In an interview with PR Watch, Michael Kerr called ETC "still kind of formative... we've obviously been tracking the security debate." But he identified some priorities, including making the "state certification process more uniform and faster" and securing a seat on the Technical Guidelines Development Committee, a body assisting with the development of voluntary federal voting systems standards. Kerr said ETC offers "an industry wide perspective," free from "the marketing or sales perspectives of individual vendors."

When asked about security concerns, Kerr responded, "There are many things that should reassure people who use electronic voting.... The critics are focused on hypothetical scenarios... not on how the system is actually implemented." Although "no technology is invulnerable," he claimed "there have been no documented security breaches with electronic voting in an election."

One indication of ETC's influence came from Wilmington's News Journal in December 2003. Written by the Delaware elections commissioner and titled "Voting Machines Are Reliable," the article warned: "Some people are riding a bandwagon wanting receipts of their votes so they know they have been cast, and some states are obliging that trend.

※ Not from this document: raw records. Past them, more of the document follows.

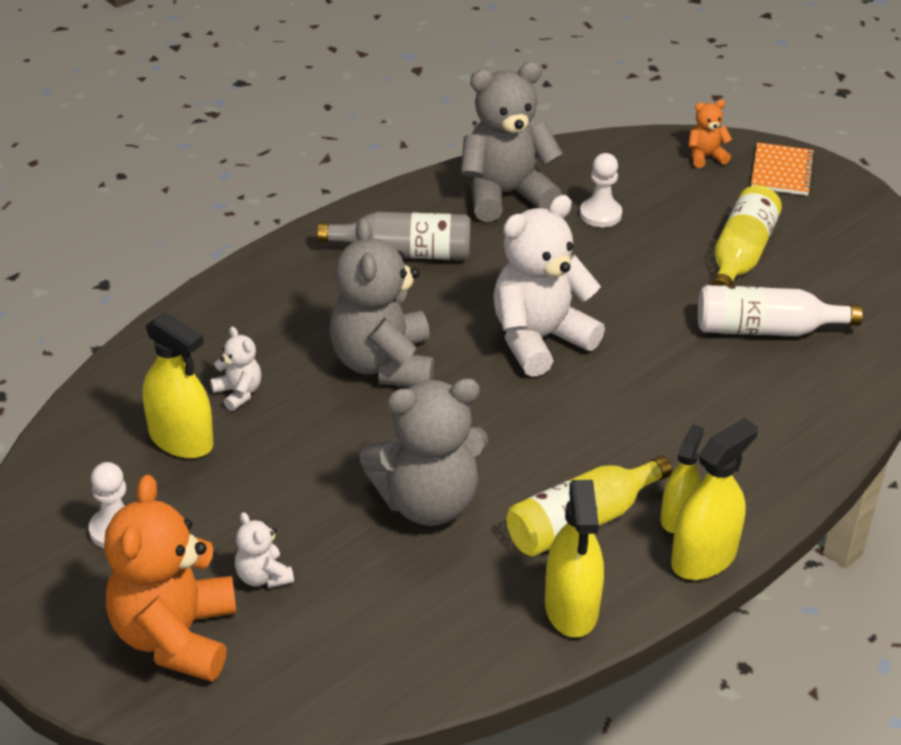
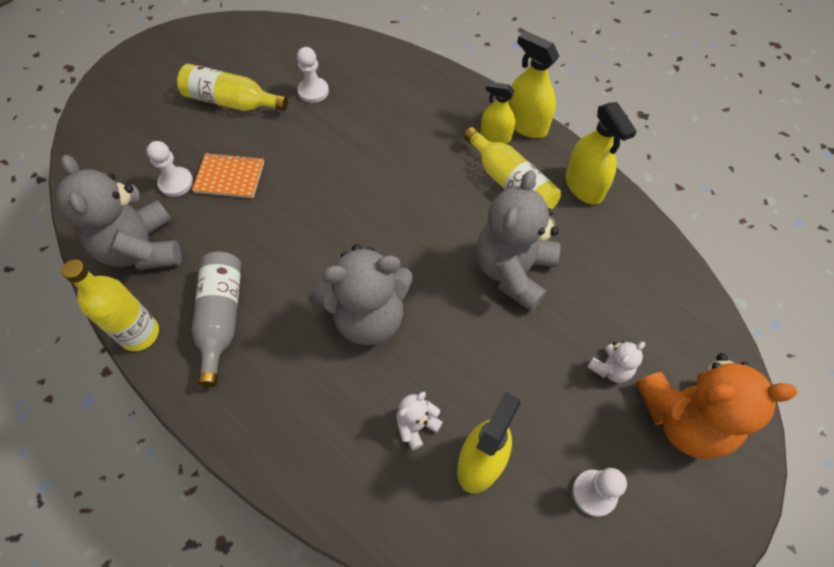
camera: 95 degrees left, 20 degrees up
(396, 199) = (140, 334): none -> yellow bottle
(428, 502) = (513, 271): grey teddy bear -> grey teddy bear turned 135 degrees counterclockwise
(539, 339) = (332, 215): white teddy bear -> none
(571, 608) = (584, 186): yellow spray bottle -> yellow spray bottle turned 75 degrees clockwise
(705, 157) = (105, 119): orange teddy bear -> none
(765, 329) = (313, 91): white bottle -> white pawn
(782, 172) = (131, 77): orange notebook -> orange notebook (229, 177)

That opens the door for tampering with voting machines to switch and lose votes as well as 'fix' the paper receipts." The piece ended, "Contact my office... for additional information by the Election Technology Council."

The Election Assistance Commission, the federal body overseeing HAVA implementation – which generated alarm recently when its chair asked for a contingency plan to delay elections in case of a terrorist attack – held its first public hearing on electronic voting in May. Although there was a vendor's panel, ETC's "unified voice" was not heard as such. The day before the hearing, however, ITAA "released a survey that found 77 percent of registered voters were either 'not very concerned' or 'not concerned at all' about the security of election systems," according to Associated Press. Computer scientist Aviel Rubin dismissed the ITAA survey, stating, "Would they ask questions about the safety of a medical procedure of patients or of doctors? They should ask computer security experts about computer security questions."

The ITAA/ ETC response to "Computer Ate My Vote" rallies in 19 states across the country in mid-July may be indicative of a new strategy: discredit the opposition. Harris Miller told Computerworld, "It's not about voting machines. It's a religious war about open-source software vs. proprietary software." Miller compared listening to e-voting critics – whom he characterized as open-source proponents, ignoring the concerns of such broad-based groups as the League of Women Voters – to "asking a bunch of clergymen what they think of premarital sex."

By January 2006, states must comply with HAVA mandates for updated and accessible voting machines, among other requirements. With big money at stake – nearly $4 billion is allocated to states under HAVA – the electronic voting industry is sure to intensify its PR war. The problem is, if the camel's back breaks, so does the cornerstone of our democracy.